■ Exercise: In the rows below, copy out word for word the stretch from the line containing "operação terá como" through the line containing "valor de R$", keeping both of those lines.

■ Source data:

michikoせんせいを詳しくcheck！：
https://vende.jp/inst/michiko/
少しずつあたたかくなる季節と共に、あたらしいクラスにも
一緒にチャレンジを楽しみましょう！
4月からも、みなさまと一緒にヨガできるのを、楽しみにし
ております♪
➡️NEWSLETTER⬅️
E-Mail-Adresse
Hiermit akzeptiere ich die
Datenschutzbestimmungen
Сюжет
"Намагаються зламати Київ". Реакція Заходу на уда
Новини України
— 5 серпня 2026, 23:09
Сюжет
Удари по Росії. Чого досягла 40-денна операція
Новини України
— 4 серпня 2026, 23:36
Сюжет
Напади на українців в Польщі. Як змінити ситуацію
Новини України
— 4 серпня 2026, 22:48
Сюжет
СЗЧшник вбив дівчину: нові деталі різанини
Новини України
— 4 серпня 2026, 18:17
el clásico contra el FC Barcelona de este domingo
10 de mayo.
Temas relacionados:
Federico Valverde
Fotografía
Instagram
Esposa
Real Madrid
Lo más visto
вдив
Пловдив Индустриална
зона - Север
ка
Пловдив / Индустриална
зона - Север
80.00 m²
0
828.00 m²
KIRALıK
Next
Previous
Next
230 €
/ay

==

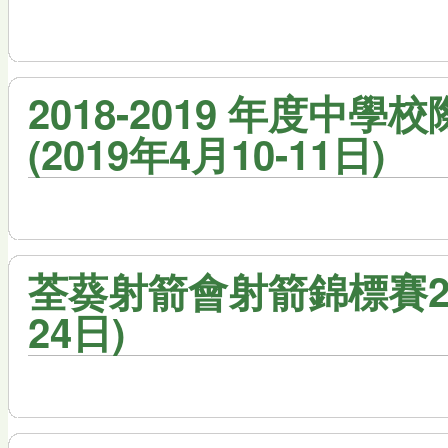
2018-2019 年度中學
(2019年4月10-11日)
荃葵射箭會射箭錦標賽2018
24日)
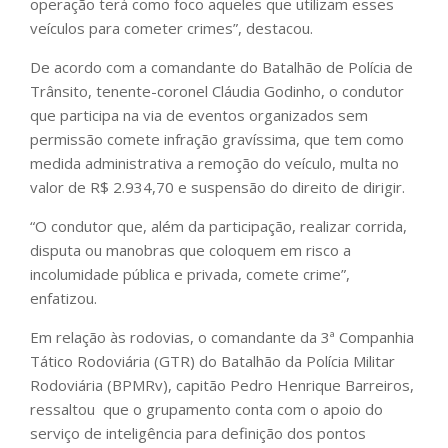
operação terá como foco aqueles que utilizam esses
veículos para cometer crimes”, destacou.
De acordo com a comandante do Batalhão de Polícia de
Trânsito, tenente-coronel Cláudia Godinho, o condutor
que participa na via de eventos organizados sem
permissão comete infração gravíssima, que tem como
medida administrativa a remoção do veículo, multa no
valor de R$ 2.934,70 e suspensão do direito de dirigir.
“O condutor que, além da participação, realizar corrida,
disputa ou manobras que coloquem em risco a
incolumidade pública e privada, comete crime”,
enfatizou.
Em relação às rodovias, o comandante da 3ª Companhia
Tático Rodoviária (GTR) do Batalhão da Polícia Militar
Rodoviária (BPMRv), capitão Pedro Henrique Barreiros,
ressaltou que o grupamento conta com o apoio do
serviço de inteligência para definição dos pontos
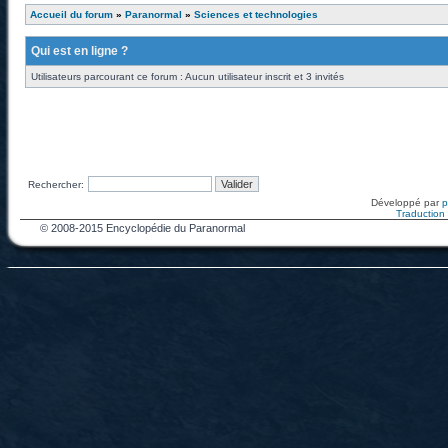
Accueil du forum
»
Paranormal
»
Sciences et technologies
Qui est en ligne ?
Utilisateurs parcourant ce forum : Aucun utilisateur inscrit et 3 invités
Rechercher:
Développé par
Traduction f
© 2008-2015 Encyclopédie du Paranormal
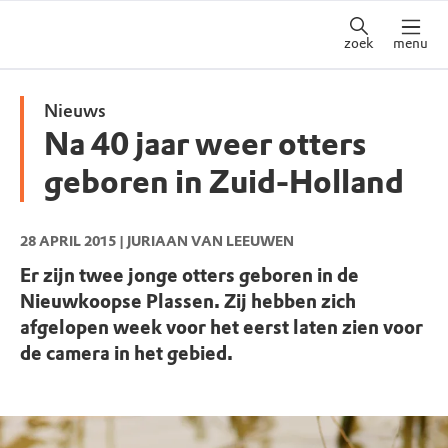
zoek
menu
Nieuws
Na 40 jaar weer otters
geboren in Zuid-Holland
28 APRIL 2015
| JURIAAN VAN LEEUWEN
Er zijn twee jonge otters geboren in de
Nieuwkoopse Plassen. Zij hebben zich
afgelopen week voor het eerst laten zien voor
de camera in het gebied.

■ Response area:
operação terá como foco aqueles que utilizam esses
veículos para cometer crimes”, destacou.
De acordo com a comandante do Batalhão de Polícia de
Trânsito, tenente-coronel Cláudia Godinho, o condutor
que participa na via de eventos organizados sem
permissão comete infração gravíssima, que tem como
medida administrativa a remoção do veículo, multa no
valor de R$ 2.934,70 e suspensão do direito de dirigir.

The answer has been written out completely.